From the foregoing, the core issue before the learned Tribunal was the validity or otherwise of ANDP candidate’s nomination: was the candidate of the petitioner validly nominated to contest the Bayelsa State governorship election of November 16, 2019 or not? For some inexplicable but curious reasons, the majority judgment failed to identify this crucial issue. It proceeded on a wrong course, blindly, in my view, by ascribing prominence to ANPP’s allegation of exclusion. Section 138(1)(d) of the Electoral Act, upon which the petition was predicated permits an election to be questioned on the ground that the petitioner or its candidate was “validly nominated but unlawfully excluded.” Basically, a candidate must be validly nominated in order to be eligible to contest an election. The position of the majority judgment, affirming INEC’s letter of September 13, 2019 as a disqualification of the petitioner’s candidate buttresses this fact. A suit arising therefrom will pass as a pre-election matter within the meaning of Section 285(14) (c) of the 1999 Constitution, as amended by the Fourth Alteration, which defines a pre-election matter as “a political party challenging the actions, decisions, or activities of the Independent National Electoral Commission disqualifying its candidate from participating in an election”.(underlining mine). Such a suit is constitutionally required to be filed within 14 days from accrual of a cause of action, which in this case, ran from September 27, 2019 when ANDP was informed of the fact that its name would not be included in the ballot. Section 258 (9) of the Constitution provides that: “Notwithstanding anything to the contrary, in this constitution, every pre-election matter shall be filed not later than 14 days from the date of the occurrence of event, decision or action complained of in the suit.”

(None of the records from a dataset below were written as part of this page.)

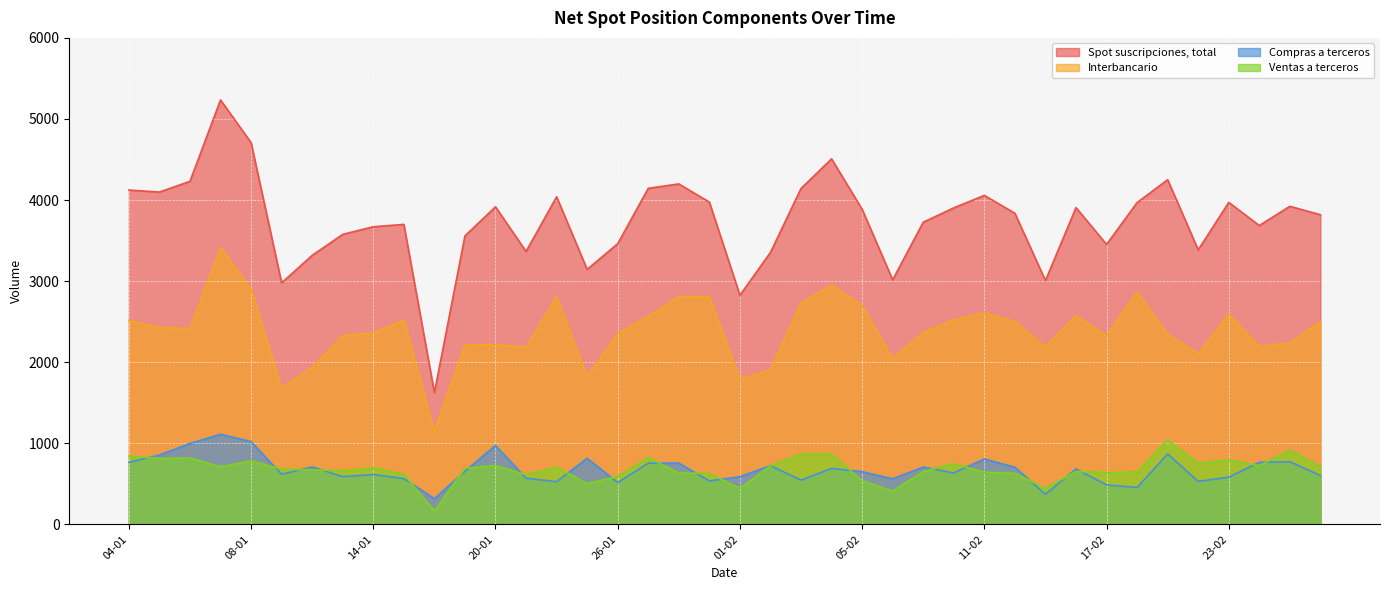

List the labels in order of Ventas a terceros value, largest first.

19-02, 25-02, 03-02, 04-02, 04-01, 27-01, 06-01, 05-01, 23-02, 08-01, 22-02, 10-02, 20-01, 24-02, 02-02, 26-02, 07-01, 22-01, 14-01, 19-01, 11-01, 12-01, 13-01, 09-02, 16-02, 18-02, 11-02, 17-02, 28-01, 12-02, 29-01, 15-01, 21-01, 26-01, 05-02, 25-01, 15-02, 01-02, 08-02, 18-01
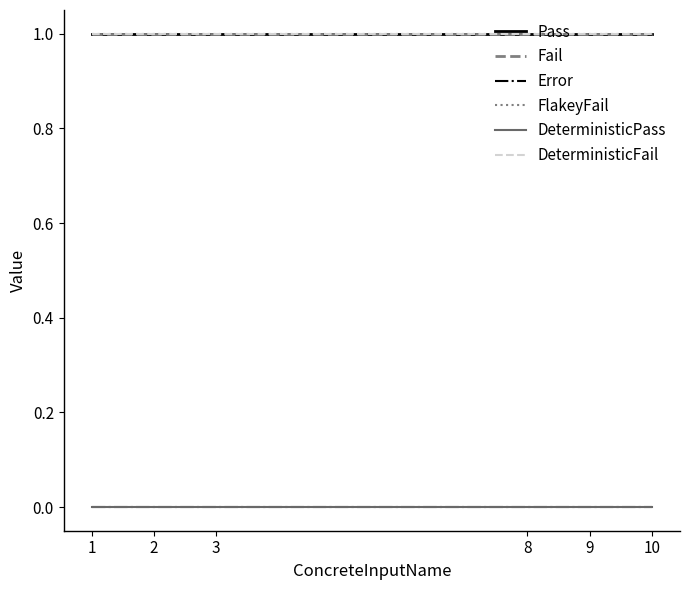

Rank the categories by DeterministicPass value from lowest to highest.

1, 2, 3, 8, 9, 10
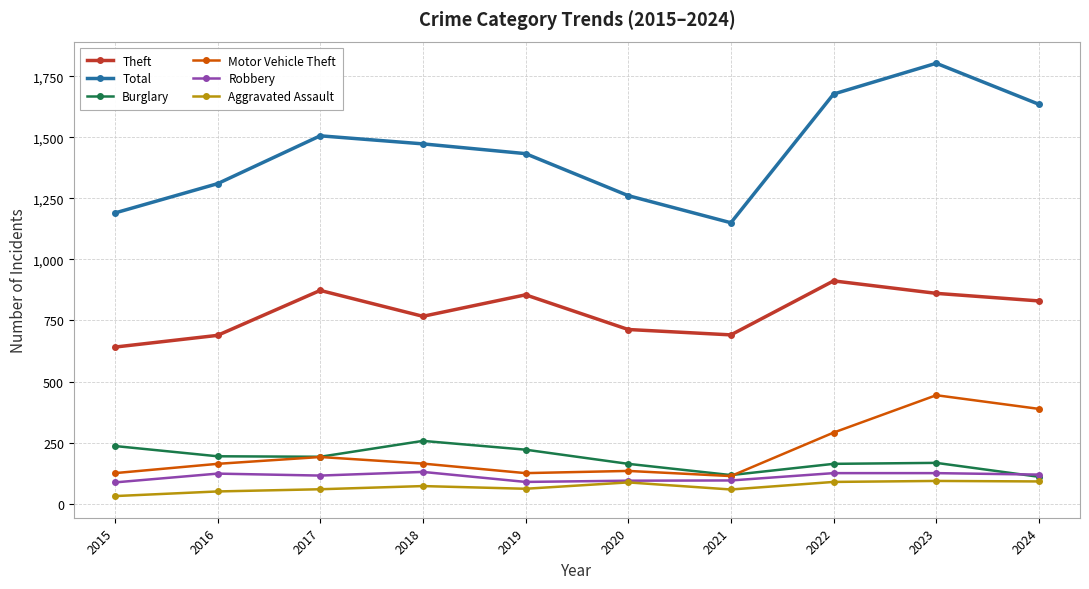

Is it true that Total equals 725 at 2016?

False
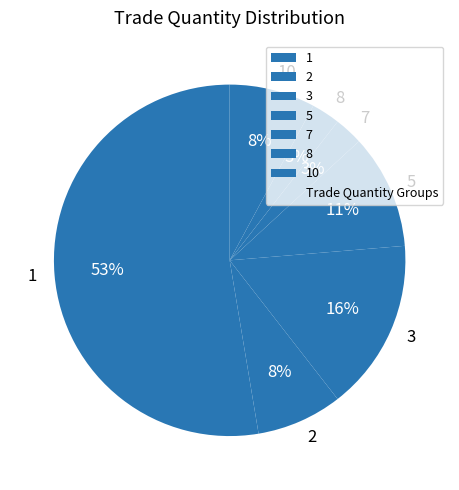

Which category has the biggest portion of the pie?

1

The learned Tribunal gravely erred in treating ANDP’s case as a post-election matter cognizable by it and also holding that Section 285 (14) is inapplicable. Nothing can be more perverse. Upon the receipt of INEC letter of September 27, 2019, it was open to ANDP to proceed to challenge the decision of INEC on the matter. The party did nothing. Janet’s name was submitted outside the widow of substitution, as demonstrated through INEC’s letter of September 27, 2019.The majority Judges deliberately shut their eyes to the content of the letter and erroneously found that Janet was substituted within time! In any event, neither David nor Janet was qualified to contest the election, as both were underage.

The dissenting judgment of Justice Muhammad I Sirajo, J., is commendable. His Lordship came out boldly and resisted the misguided but avoidable errors, questionable postulations and pontification of his learned brothers. His dissenting judgment is an illustration of judicial courage and steadfastness, as against the shenanigan, chicanery and vulnerability or timidity demonstrated by their lordships, the duo of Justices Yunusa Musa and Sikiru. M. Owodunni that delivered the majority judgment. The dissenting judgment appreciated the facts in their right perspectives. It appropriately treated the case as a pre-election matter and correctly held that it was statute-barred.

The final point to address is the status of the All Progressives Party (APC), in the most unlikely event that a re-run election will hold in Bayelsa State in accordance with the order of the majority judgment. Surely, APC stands no chance of presenting any candidate at the re-run election, its candidate having been disqualified by the Supreme Court. INEC will have to conduct the election with the list of candidates used for the nullified election, excluding the APC candidate. The position of the law remains as it was in Labour Party v. INEC, to the effect that where a general election has been held and a candidate who ought to have been part of the election was unlawfully excluded and the election is subsequently either cancelled by INEC or nullified by an order of a court or tribunal and a re-run is ordered, the re-run refers to that election and does not admit of new candidates since the period for nomination has lapsed.